Note: If you face any issues related to botocore, please downgrade the boto3 version in your lambda.

%pip install --upgrade -q aiobotocore

You also need to instantiate the S3 client object and the locations inside your default S3 bucket, where the model artifacts are uploaded. To do this, copy and paste the following code in to a cell in the notebook and run it. Notice that the write bucket sagemaker-<your-Region>-<your-account-id> is automatically created by the SageMaker session object in line 16 in the code below. The datasets that you use for training exist in a public S3 bucket named sagemaker-sample-files, which has been specified as the read bucket in line 29. The location inside the bucket is specified through the read prefix.

import pandas as pd
import numpy as np
import boto3
import sagemaker
import time
import json
import io
from io import StringIO
import base64
import pprint
import re

from sagemaker.image_uris import retrieve

sess = sagemaker.Session()
write_bucket = sess.default_bucket()
write_prefix = "fraud-detect-demo"

region = sess.boto_region_name
s3_client = boto3.client("s3", region_name=region)
sm_client = boto3.client("sagemaker", region_name=region)
sm_runtime_client = boto3.client("sagemaker-runtime")
sm_autoscaling_client = boto3.client("application-autoscaling")
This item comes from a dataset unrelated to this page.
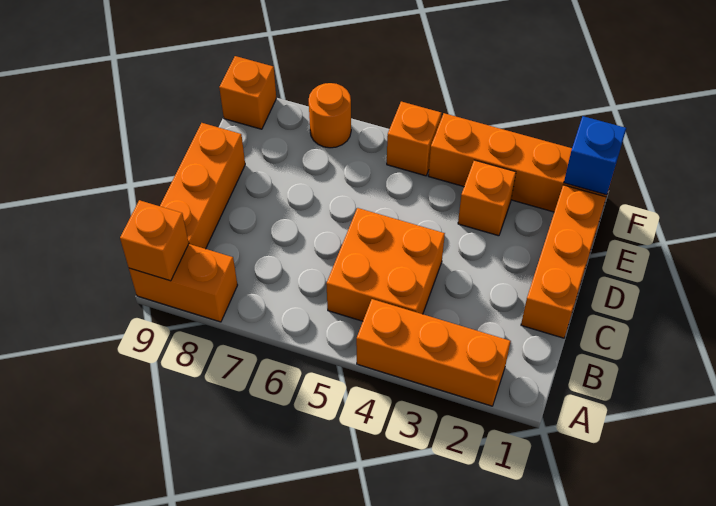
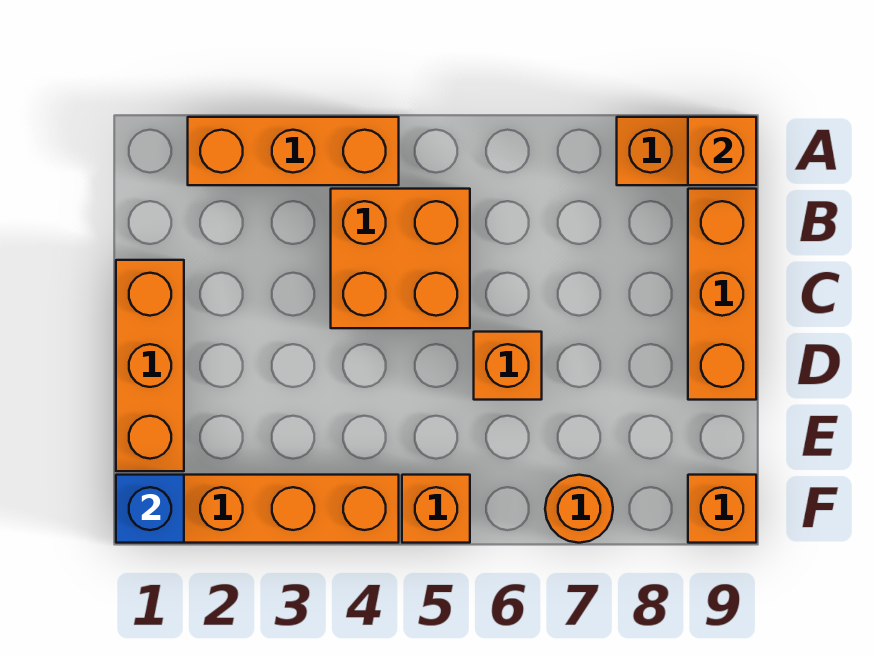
orange brick E3 level 1 -> orange brick D6 level 1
sagemaker_role = sagemaker.get_execution_role()


# S3 locations used for parameterizing the notebook run
read_bucket = "sagemaker-sample-files"
read_prefix = "datasets/tabular/synthetic_automobile_claims" 
model_prefix = "models/xgb-fraud"

data_capture_key = f"{write_prefix}/data-capture"

# S3 location of trained model artifact
model_uri = f"s3://{read_bucket}/{model_prefix}/fraud-det-xgb-model.tar.gz"

# S3 path where data captured at endpoint will be stored
data_capture_uri = f"s3://{write_bucket}/{data_capture_key}"

# S3 location of test data
test_data_uri = f"s3://{read_bucket}/{read_prefix}/test.csv"

Step 3: Create a Real-Time Inference endpoint

In SageMaker, there are multiple methods to deploy a trained model to a Real-Time Inference endpoint: SageMaker SDK, AWS SDK - Boto3, and SageMaker console. For more information, see Deploy Models for Inference in the Amazon SageMaker Developer Guide. SageMaker SDK has more abstractions compared to the AWS SDK - Boto3, with the latter exposing lower-level APIs for greater control over model deployment. In this tutorial, you deploy the model using the AWS SDK -Boto3. There are three steps you need to follow in sequence to deploy a model:

Create a SageMaker model from the model artifact
Create an endpoint configuration to specify properties, including instance type and count
Create the endpoint using the endpoint configuration

To create a SageMaker model using the trained model artifacts stored in Amazon S3, copy and paste the following code. The create_model method takes the Docker container containing the training image (for this model, the XGBoost container) and the Amazon S3 location of the model artifacts as parameters.

# Retrieve the SageMaker managed XGBoost image
training_image = retrieve(framework="xgboost", region=region, version="1.3-1")

# Specify a unique model name that does not exist
model_name = "fraud-detect-xgb"
primary_container = {
                     "Image": training_image,
                     "ModelDataUrl": model_uri
                    }

model_matches = sm_client.list_models(NameContains=model_name)["Models"]
if not model_matches:
    model = sm_client.create_model(ModelName=model_name,
                                   PrimaryContainer=primary_container,
                                   ExecutionRoleArn=sagemaker_role)
else:
    print(f"Model with name {model_name} already exists! Change model name to create new")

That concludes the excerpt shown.